Once upon a time, I was grocery shopping at Central Market and encountered a former colleague who had married and had a child since I’d last seen her years previously. When I’d worked with her, she presented as a working woman with no interest in being a mother, so this was a sea change in her life and I was interested.
Her baby girl was in the child seat of the cart — a beautiful blonde chunky monkey six to eight months old. I remember her name was Eliza, named after one of Barton’s springs, because mom was a regular swimmer there.
As mom and I were catching up on our respective lives and I was intuiting the power of love that had changed her life, transformed her from serious career woman to wife and mother, this baby girl was having the time of her life in the cart. Wriggling, writhing, leaning, arching, twisting, waving all her limbs at once in various directions, cooing, babbling, in constant motion, with a look of uncensored delight on her face.

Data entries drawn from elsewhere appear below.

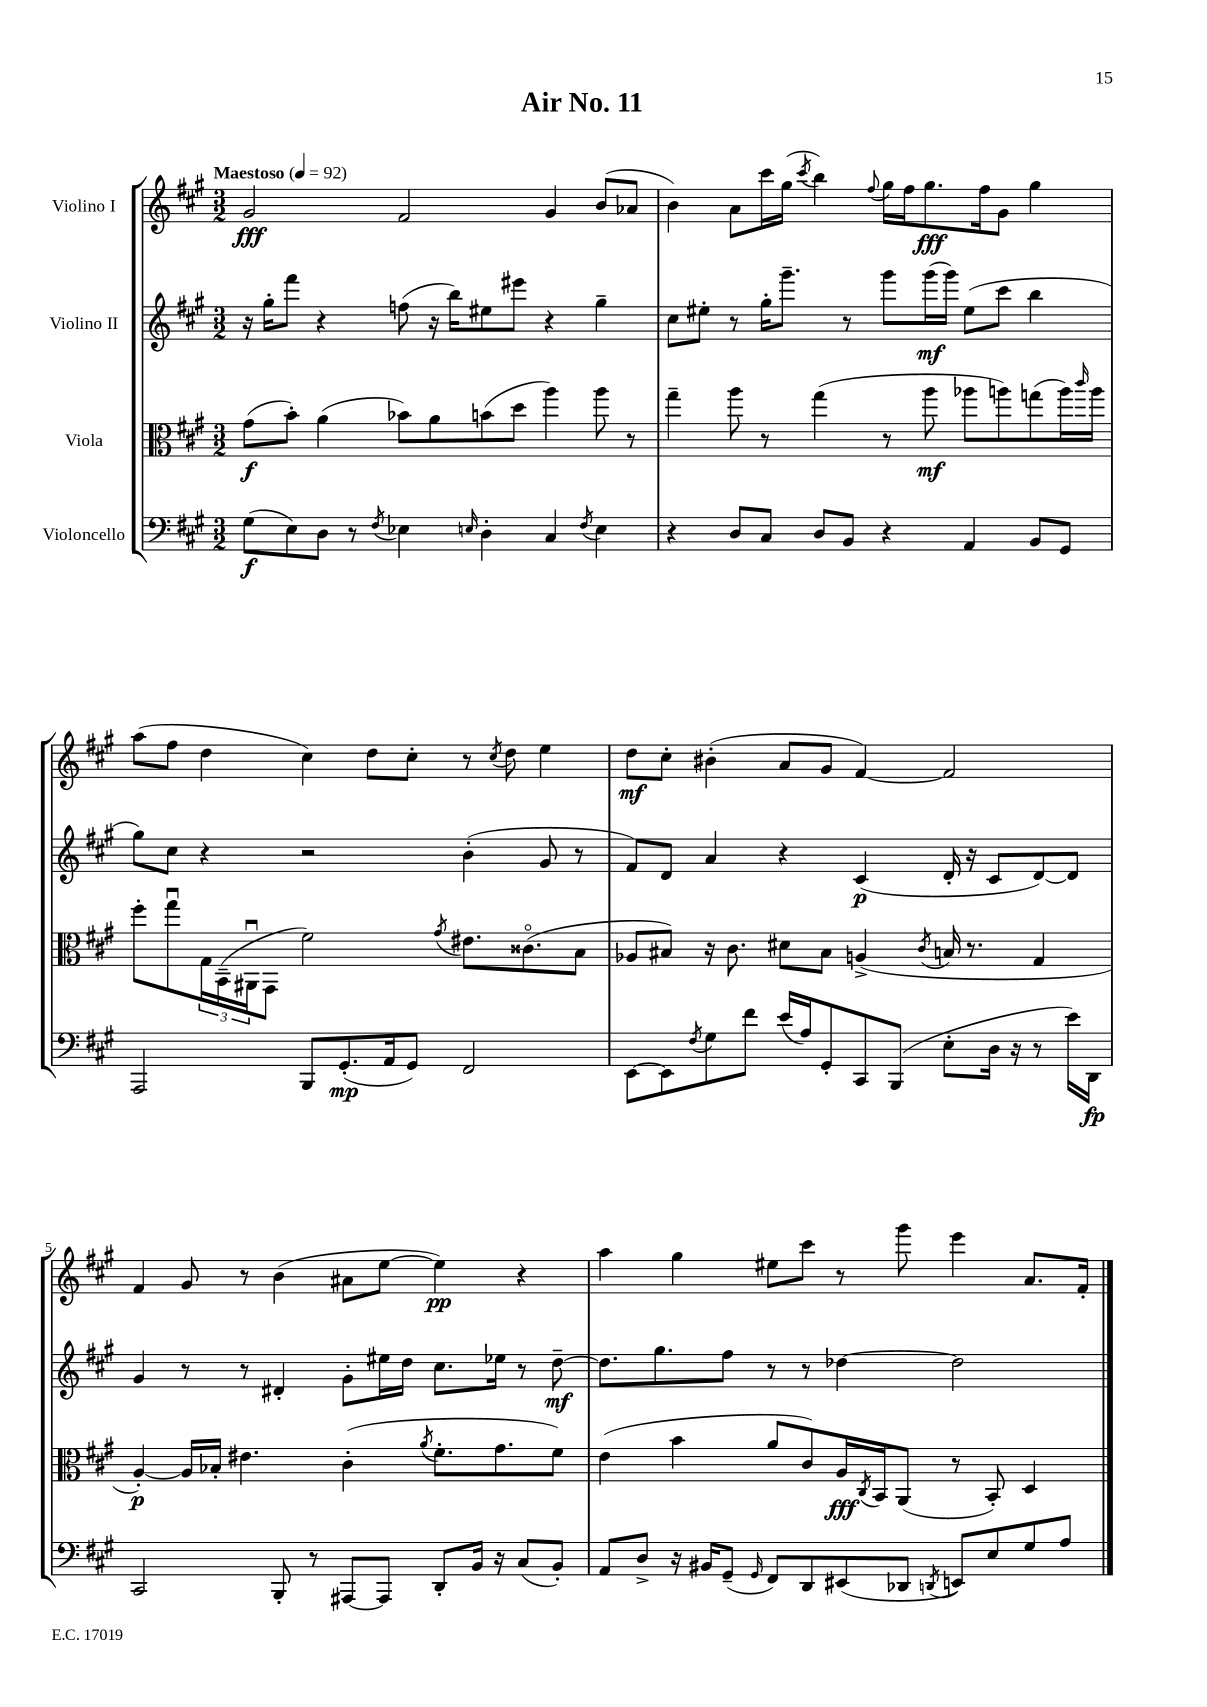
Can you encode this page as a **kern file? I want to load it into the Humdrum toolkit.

**kern	**kern	**kern	**kern
*staff4	*staff3	*staff2	*staff1
*clefF4	*clefC3	*clefG2	*clefG2
*k[f#c#g#]	*k[f#c#g#]	*k[f#c#g#]	*k[f#c#g#]
*M3/2	*M3/2	*M3/2	*M3/2
*MM92	*MM92	*MM92	*MM92
(8G#	(8g#	16r	2g#
.	.	16gg#'	.
8E)	8b')	8fff#	.
8D	(4a	4r	.
8r	.	.	.
8qF#	.	.	.
4E-	8b-)	(8ff	2f#
.	8a	16r	.
.	.	16bb)	.
16qqE	.	.	.
4D'	(8b	8ee#	.
.	8dd	8eee#	.
4C#	4aa)	4r	4g#
8qF#	.	.	.
4E	8aa	4gg#~	(8b
.	8r	.	8a-
=	=	=	=
4r	4gg#~	8cc#	4b)
.	.	8ee#'	.
8D	8aa	8r	8a
8C#	8r	16gg#'	16ccc#
.	.	8.ggg#~	(16gg#
.	.	.	8qccc#
8D	(4gg#	.	4bb)
8BB	.	8r	.
.	.	.	8qqff#
4r	8r	8ggg#	16gg#
.	.	.	16ff#
.	8aa	(16ggg#	8.gg#
.	.	16ggg#)	.
4AA	8aa-	(8ee#	.
.	.	.	16ff#
.	8aa)	8ccc#	8g#
8BB	(8gg	4bb	4gg#
8GG#	16aa)	.	.
.	16qqccc#	.	.
.	16aa	.	.
=	=	=	=
2AAA	8ff#'	8gg#)	(8aa
.	8gg#u	8cc#	8ff#
.	24G#	4r	4dd
.	(24BB~	.	.
.	24AA#u	.	.
.	8GG#	.	.
8BBB	2f#)	2r	4cc#)
(8.GG#'	.	.	.
.	.	.	8dd
16AA	.	.	.
8GG#)	.	.	8cc#'
.	8qg#	.	.
2FF#	8.e#	(4b'	8r
.	.	.	8qcc#
.	.	.	8dd
.	(8.c##o	.	.
.	.	8g#	4ee
.	8B	8r	.
=	=	=	=
[8EE	8A-	8f#)	8dd
8EE]	8B#)	8d	8cc#'
8qF#	.	.	.
8G#	16r	4a	(4b#'
.	8.c#	.	.
8f#	.	.	.
(16e	8d#	4r	8a
16A)	.	.	.
8GG#'	8B#	.	8g#
8CC#	(4A^	(4c#	[4f#)
(8BBB	.	.	.
.	8qc#	.	.
8E'	16B	16d'	2f#]
.	8.r	16r	.
16D	.	8c#	.
16r	.	.	.
8r	4G#	[8d)	.
16e)	.	8d]	.
16DD	.	.	.
=	=	=	=
2CC#	[4A')	4g#	4f#
.	16A]	8r	8g#
.	16B-'	.	.
.	4.e#	8r	8r
8BBB'	.	4d#'	(4b
8r	.	.	.
[8AAA#	(4c#'	8g#'	8a#
8AAA#]	.	16ee#	[8ee
.	.	16dd	.
.	8qa	.	.
8DD'	8.f#'	8.cc#	4ee])
16BB	.	.	.
16r	8.g#	16ee-	.
(8C#	.	8r	4r
8BB')	8f#)	[8dd~	.
=	=	=	=
8AA	(4e	8.dd]	4aa
8D^	.	.	.
.	.	8.gg#	.
16r	4b	.	4gg#
16BB#	.	.	.
(8GG#~	.	8ff#	.
16qqGG#	.	.	.
8FF#)	8a	8r	8ee#
8DD	8c#)	8r	8ccc#
(8EE#	16A	[4dd-	8r
.	8qC#	.	.
.	16BB	.	.
8DD-	(8AA	.	8ggg#
8qDD	.	.	.
8EE)	8r	2dd-]	4eee
8E	8BB')	.	.
8G#	4D	.	8.a
8A	.	.	.
.	.	.	16f#'
==	==	==	==
*-	*-	*-	*-
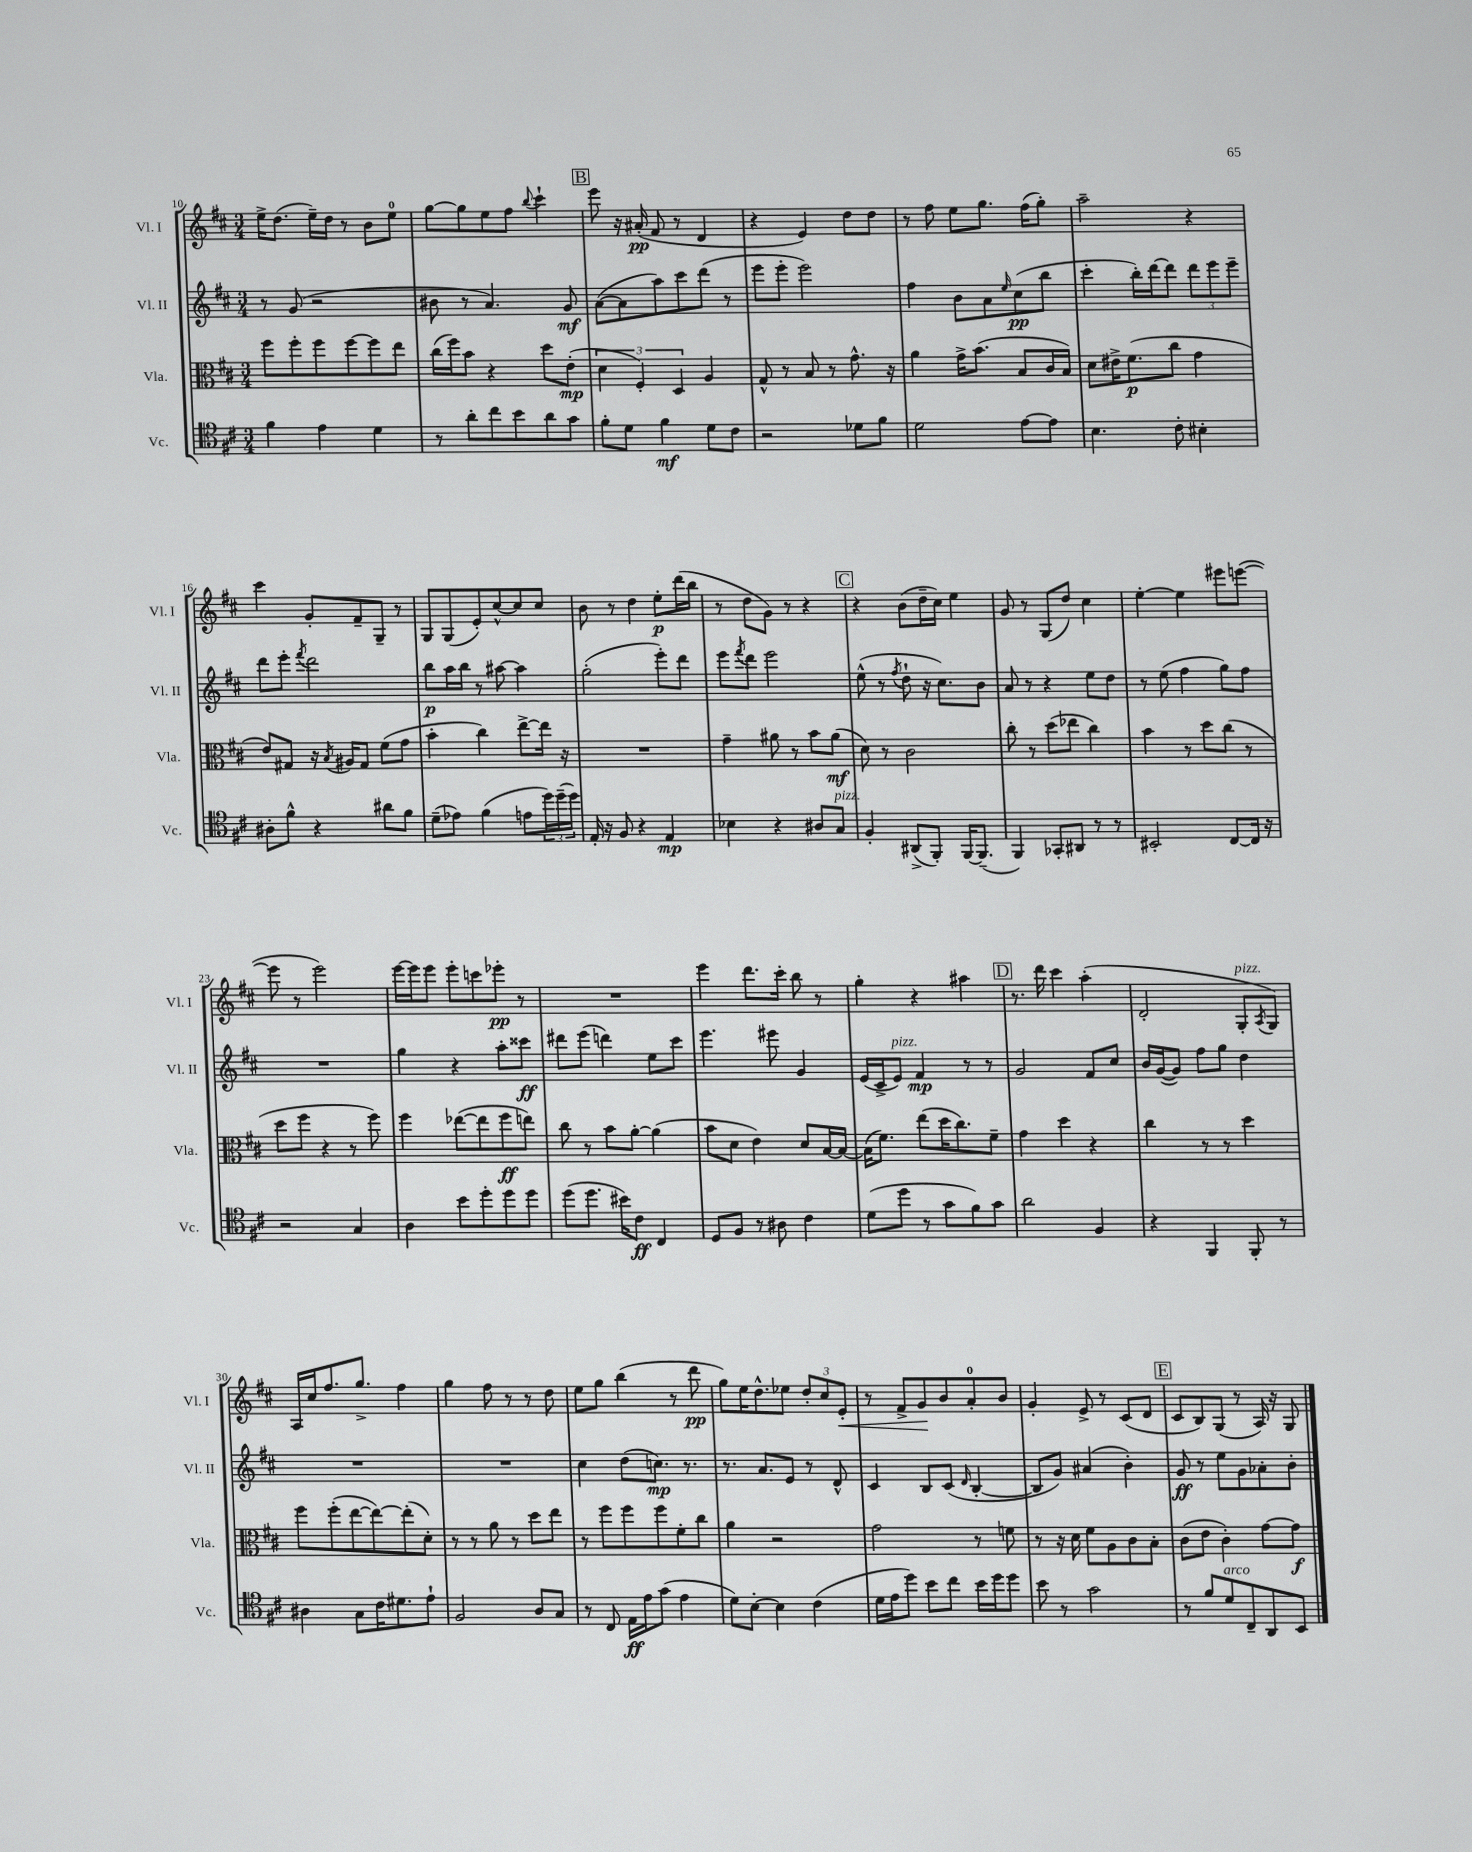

And so there I am, having an adult conversation with the mom while witnessing this child having the time of her life. The time of her life times many more, I hope! She was feeling the rapture of being alive, and it was a joy to behold.
People say that what we’re all seeking is a meaning for life. I don’t think that’s what we’re really seeking. I think that what we’re seeking is an experience of being alive, so that our life experiences on the purely physical plane will have resonances with our own innermost being and reality, so that we actually feel the rapture of being alive.
Joseph Campbell
Honeys, she was channeling pure, strong life force, spirit, bliss. I don’t know what to call it. It’s beyond verbal, a marvel, a strong reminder of the Beloved amongst us.
It’s been years since that day. I don’t recall what the mom and I talked about, but seeing/feeling that baby experiencing that state imprinted on me.
I’m reminded of this because I recently witnessed the rapture of an adult human with whom I was conversing. I was taking in his words, which were like a waterfall as he got on a roll, and I was keeping up, focusing on the content of what he was saying, and his words were coming quickly, touching on this and that like a dragonfly flitting about, in a torrent, and at some point I just couldn’t keep up with the content. I just watched his face and received the energy that he was transmitting, and saw that he was beautifully mad and wise and blissful and free, living the rapture that was shining from his happy face, like Eliza.
Later, I felt disappointed in myself that I couldn’t keep up with the content, and I misinterpreted some words he had glanced on. He felt defensive and misunderstood. Haven’t we all had enough of that? He called me on it, thank goodness.
I was wrong. My fears got the better of me, I got to look at that, and I decided to give him my trust. May we find better ways to verbally communicate that celebrates the flow of rapture and fosters deeper understanding.
Learning right relationship is like being a cocoon. The caterpillar doesn’t know what it’s going to become after it munched on those plants and became suspended in stillness wearing a gorgeous green suit with elegant gold trim.
Inside my suit, I turn, face a new direction, rest, turn some more, holding space for what emerges.